The inflorescences are numerous branched cymes in the axils of almost all leaves, erect-spreading, contracted, with short sterile branches ending needle-like. The hermaphrodite flowers are sessile, without bracts and bracteoles. The perianth is very small and consists of five basally connate tepals, these are linear-oblong, curved upwards, with a green center and membranous margins. There are one to three stamens and an ovary with short style and two short stigmas.

The fruit is slightly shorter than the adpressed persistent perianth, and about 1–4 mm in diameter, it is disciform, depressed and saucer-shaped and opens circumscissile. The fruit wall (pericarp) is free. The horizontal seed is black, with a hard, thin, glossy seed coat. It contains an annular embryo and mealy perisperm (feeding tissue).

The flowering and fruiting phase reaches from July to November.

== Systematics ==
The genus Acroglochin was first established in 1822 by Heinrich Schrader, at the same time describing the single type species, Acroglochin chenopodioides. In the following years, several species of other genera were regarded as identical, especially Amaranthus persicarioides, which was already described in 1810, so that this name has priority. Alfred Moquin-Tandon published the combination Acroglochin persicarioides in 1849 as the accepted name for this species.

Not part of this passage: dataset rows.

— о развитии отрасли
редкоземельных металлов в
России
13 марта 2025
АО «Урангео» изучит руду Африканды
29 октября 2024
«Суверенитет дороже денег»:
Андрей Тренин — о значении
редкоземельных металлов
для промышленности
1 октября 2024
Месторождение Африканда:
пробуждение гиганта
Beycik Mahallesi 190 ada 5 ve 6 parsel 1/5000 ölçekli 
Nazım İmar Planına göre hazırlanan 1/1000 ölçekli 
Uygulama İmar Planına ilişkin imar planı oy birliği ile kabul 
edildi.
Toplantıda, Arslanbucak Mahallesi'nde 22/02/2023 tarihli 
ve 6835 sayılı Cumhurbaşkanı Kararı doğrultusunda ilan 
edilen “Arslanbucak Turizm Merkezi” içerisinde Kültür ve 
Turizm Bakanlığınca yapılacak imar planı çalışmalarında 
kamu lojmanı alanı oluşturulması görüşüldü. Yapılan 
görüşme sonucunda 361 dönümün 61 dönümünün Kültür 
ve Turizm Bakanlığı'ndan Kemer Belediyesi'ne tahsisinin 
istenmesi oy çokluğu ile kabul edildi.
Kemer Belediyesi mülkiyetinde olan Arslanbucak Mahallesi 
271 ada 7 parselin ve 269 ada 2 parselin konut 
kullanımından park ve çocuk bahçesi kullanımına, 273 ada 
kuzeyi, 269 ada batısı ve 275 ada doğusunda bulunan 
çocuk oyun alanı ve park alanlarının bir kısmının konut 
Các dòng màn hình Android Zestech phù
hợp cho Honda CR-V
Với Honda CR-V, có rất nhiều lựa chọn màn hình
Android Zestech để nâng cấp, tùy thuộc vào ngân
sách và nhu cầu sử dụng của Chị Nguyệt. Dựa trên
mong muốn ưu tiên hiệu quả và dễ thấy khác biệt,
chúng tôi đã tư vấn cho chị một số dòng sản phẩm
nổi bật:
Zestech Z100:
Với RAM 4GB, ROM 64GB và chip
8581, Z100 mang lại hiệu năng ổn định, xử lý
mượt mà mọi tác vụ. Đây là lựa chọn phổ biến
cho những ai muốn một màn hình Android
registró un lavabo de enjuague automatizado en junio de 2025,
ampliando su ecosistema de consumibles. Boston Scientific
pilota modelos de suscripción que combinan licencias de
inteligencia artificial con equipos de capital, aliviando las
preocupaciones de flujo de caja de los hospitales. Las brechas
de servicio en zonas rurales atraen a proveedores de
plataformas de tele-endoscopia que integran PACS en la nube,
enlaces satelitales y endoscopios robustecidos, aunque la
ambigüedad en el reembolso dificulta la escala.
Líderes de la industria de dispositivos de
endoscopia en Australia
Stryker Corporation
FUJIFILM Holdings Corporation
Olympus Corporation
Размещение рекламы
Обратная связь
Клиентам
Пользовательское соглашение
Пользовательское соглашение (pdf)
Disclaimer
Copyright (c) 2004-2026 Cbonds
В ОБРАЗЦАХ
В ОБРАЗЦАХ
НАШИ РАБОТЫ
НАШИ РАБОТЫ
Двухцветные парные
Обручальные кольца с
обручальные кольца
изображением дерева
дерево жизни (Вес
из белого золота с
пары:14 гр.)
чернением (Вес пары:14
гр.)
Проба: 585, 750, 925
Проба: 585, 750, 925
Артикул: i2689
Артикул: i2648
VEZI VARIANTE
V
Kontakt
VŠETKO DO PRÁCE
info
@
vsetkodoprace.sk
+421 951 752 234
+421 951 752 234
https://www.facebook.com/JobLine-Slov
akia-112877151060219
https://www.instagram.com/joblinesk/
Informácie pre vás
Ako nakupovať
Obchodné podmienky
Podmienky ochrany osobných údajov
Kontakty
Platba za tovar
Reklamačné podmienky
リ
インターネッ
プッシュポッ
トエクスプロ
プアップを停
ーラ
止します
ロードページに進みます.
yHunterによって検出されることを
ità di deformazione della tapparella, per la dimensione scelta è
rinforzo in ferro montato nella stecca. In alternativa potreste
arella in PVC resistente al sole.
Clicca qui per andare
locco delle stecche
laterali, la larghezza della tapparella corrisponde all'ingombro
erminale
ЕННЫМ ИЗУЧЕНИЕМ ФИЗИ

Synonyms of Acroglochin persicarioides are:

- Acroglochin chenopodioides Schrad. ex J.A. Schultes
- Acroglochin persicarioides var. muliensis T.P. Soong
- Acroglochin persicarioides var. multiflora T P. Soong
- Acroglochin obtusifolia C.H.Blom
- Acroglochin schraderiana Schult.f. ex Moq.
- Amaranthus acroglochin Spreng.
- Amaranthus diandrus Spreng.
- Amaranthus cauliflorus Link
- Amaranthus persicarioides Poir.
- Blitanthus nepalensis Rchb.
- Boehmeria amaranthus H.Lév.
- Lecanocarpus cauliflorus (Link) Nees, T. Nees & Sinning
- Lecanocarpus nepalensis Nees

== Distribution and habitat ==
Acroglochin persicarioides is distributed from the Himalayas (northern parts of Pakistan and India), Kashmir, Nepal, Bhutan, and Tibet to China (Gansu, Guizhou, Hubei, S Hunan, Shaanxi, Sichuan, Yunnan)

The plants grow in disturbed vegetation among rocks, on waste grounds, near cultivations, at forest margins, riversides, open hillsides, or at roadsides.